What the task asks:
Copy each of the records below character for character, with every line kept unchanged and in its original order.

Input data:
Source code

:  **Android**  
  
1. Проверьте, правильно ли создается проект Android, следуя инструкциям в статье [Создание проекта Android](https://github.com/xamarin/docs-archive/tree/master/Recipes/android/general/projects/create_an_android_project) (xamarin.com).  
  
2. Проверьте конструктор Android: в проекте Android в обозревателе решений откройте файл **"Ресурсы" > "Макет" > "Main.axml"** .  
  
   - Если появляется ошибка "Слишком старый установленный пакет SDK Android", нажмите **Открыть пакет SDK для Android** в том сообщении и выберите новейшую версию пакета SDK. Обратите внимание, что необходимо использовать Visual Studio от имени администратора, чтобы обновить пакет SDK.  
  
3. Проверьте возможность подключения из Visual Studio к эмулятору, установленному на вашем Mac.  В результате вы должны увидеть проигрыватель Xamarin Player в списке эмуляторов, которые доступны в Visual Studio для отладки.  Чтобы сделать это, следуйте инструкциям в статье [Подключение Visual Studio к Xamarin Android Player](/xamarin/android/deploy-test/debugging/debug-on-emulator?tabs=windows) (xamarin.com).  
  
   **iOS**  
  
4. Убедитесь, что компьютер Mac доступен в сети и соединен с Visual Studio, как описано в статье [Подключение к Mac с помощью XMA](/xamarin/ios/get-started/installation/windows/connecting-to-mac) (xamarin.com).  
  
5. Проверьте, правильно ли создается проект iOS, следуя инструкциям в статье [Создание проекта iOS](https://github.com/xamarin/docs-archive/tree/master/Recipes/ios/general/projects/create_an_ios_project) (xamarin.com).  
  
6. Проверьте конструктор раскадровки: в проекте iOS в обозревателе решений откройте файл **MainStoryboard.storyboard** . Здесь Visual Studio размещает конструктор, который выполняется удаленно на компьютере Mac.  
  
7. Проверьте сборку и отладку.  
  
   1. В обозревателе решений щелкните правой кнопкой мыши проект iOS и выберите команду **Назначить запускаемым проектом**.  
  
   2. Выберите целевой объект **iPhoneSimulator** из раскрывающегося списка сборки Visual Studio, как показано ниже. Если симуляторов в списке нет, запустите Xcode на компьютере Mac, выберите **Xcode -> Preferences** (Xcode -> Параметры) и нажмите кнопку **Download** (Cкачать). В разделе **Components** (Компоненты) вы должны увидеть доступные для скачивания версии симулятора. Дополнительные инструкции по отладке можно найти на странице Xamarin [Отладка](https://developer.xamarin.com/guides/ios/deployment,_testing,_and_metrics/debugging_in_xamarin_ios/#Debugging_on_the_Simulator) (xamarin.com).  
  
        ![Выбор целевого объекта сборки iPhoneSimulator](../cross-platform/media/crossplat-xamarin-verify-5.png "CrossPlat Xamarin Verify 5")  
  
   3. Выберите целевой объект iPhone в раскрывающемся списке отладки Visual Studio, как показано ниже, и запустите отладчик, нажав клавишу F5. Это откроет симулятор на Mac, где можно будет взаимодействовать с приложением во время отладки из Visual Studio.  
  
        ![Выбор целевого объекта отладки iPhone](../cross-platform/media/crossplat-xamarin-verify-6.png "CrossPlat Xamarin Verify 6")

Output:
Source code

:  **Android**  
  
1. Проверьте, правильно ли создается проект Android, следуя инструкциям в статье [Создание проекта Android](https://github.com/xamarin/docs-archive/tree/master/Recipes/android/general/projects/create_an_android_project) (xamarin.com).  
  
2. Проверьте конструктор Android: в проекте Android в обозревателе решений откройте файл **"Ресурсы" > "Макет" > "Main.axml"** .  
  
   - Если появляется ошибка "Слишком старый установленный пакет SDK Android", нажмите **Открыть пакет SDK для Android** в том сообщении и выберите новейшую версию пакета SDK. Обратите внимание, что необходимо использовать Visual Studio от имени администратора, чтобы обновить пакет SDK.  
  
3. Проверьте возможность подключения из Visual Studio к эмулятору, установленному на вашем Mac.  В результате вы должны увидеть проигрыватель Xamarin Player в списке эмуляторов, которые доступны в Visual Studio для отладки.  Чтобы сделать это, следуйте инструкциям в статье [Подключение Visual Studio к Xamarin Android Player](/xamarin/android/deploy-test/debugging/debug-on-emulator?tabs=windows) (xamarin.com).  
  
   **iOS**  
  
4. Убедитесь, что компьютер Mac доступен в сети и соединен с Visual Studio, как описано в статье [Подключение к Mac с помощью XMA](/xamarin/ios/get-started/installation/windows/connecting-to-mac) (xamarin.com).  
  
5. Проверьте, правильно ли создается проект iOS, следуя инструкциям в статье [Создание проекта iOS](https://github.com/xamarin/docs-archive/tree/master/Recipes/ios/general/projects/create_an_ios_project) (xamarin.com).  
  
6. Проверьте конструктор раскадровки: в проекте iOS в обозревателе решений откройте файл **MainStoryboard.storyboard** . Здесь Visual Studio размещает конструктор, который выполняется удаленно на компьютере Mac.  
  
7. Проверьте сборку и отладку.  
  
   1. В обозревателе решений щелкните правой кнопкой мыши проект iOS и выберите команду **Назначить запускаемым проектом**.  
  
   2. Выберите целевой объект **iPhoneSimulator** из раскрывающегося списка сборки Visual Studio, как показано ниже. Если симуляторов в списке нет, запустите Xcode на компьютере Mac, выберите **Xcode -> Preferences** (Xcode -> Параметры) и нажмите кнопку **Download** (Cкачать). В разделе **Components** (Компоненты) вы должны увидеть доступные для скачивания версии симулятора. Дополнительные инструкции по отладке можно найти на странице Xamarin [Отладка](https://developer.xamarin.com/guides/ios/deployment,_testing,_and_metrics/debugging_in_xamarin_ios/#Debugging_on_the_Simulator) (xamarin.com).  
  
        ![Выбор целевого объекта сборки iPhoneSimulator](../cross-platform/media/crossplat-xamarin-verify-5.png "CrossPlat Xamarin Verify 5")  
  
   3. Выберите целевой объект iPhone в раскрывающемся списке отладки Visual Studio, как показано ниже, и запустите отладчик, нажав клавишу F5. Это откроет симулятор на Mac, где можно будет взаимодействовать с приложением во время отладки из Visual Studio.  
  
        ![Выбор целевого объекта отладки iPhone](../cross-platform/media/crossplat-xamarin-verify-6.png "CrossPlat Xamarin Verify 6")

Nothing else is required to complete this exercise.